* **ABOUT THIS TASK**:
Needed from the data below: all lines that contain the word "النقض".

◇ ◇ ◇ ◇

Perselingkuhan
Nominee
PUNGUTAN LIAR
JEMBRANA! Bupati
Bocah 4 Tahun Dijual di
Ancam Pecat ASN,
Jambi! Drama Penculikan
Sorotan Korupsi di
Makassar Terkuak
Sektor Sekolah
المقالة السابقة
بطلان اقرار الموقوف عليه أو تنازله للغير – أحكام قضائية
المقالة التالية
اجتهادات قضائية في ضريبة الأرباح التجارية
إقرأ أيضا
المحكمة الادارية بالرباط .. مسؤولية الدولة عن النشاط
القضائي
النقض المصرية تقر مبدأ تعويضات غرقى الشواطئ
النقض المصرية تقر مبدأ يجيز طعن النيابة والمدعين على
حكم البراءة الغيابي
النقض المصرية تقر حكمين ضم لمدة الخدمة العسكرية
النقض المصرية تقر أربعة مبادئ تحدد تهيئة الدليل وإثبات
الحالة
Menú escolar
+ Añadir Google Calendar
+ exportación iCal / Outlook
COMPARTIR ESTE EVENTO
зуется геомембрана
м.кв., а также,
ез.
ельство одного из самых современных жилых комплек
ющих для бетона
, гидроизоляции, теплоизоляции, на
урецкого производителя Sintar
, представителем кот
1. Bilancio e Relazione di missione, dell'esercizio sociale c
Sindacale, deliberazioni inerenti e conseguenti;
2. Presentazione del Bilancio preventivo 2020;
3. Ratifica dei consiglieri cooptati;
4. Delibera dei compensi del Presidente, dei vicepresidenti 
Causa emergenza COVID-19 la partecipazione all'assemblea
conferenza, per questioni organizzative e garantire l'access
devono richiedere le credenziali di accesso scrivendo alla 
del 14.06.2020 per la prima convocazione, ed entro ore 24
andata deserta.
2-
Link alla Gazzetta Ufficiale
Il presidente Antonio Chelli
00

◇ ◇ ◇ ◇

* **ANSWER AREA**:
النقض المصرية تقر مبدأ تعويضات غرقى الشواطئ
النقض المصرية تقر مبدأ يجيز طعن النيابة والمدعين على
النقض المصرية تقر حكمين ضم لمدة الخدمة العسكرية
النقض المصرية تقر أربعة مبادئ تحدد تهيئة الدليل وإثبات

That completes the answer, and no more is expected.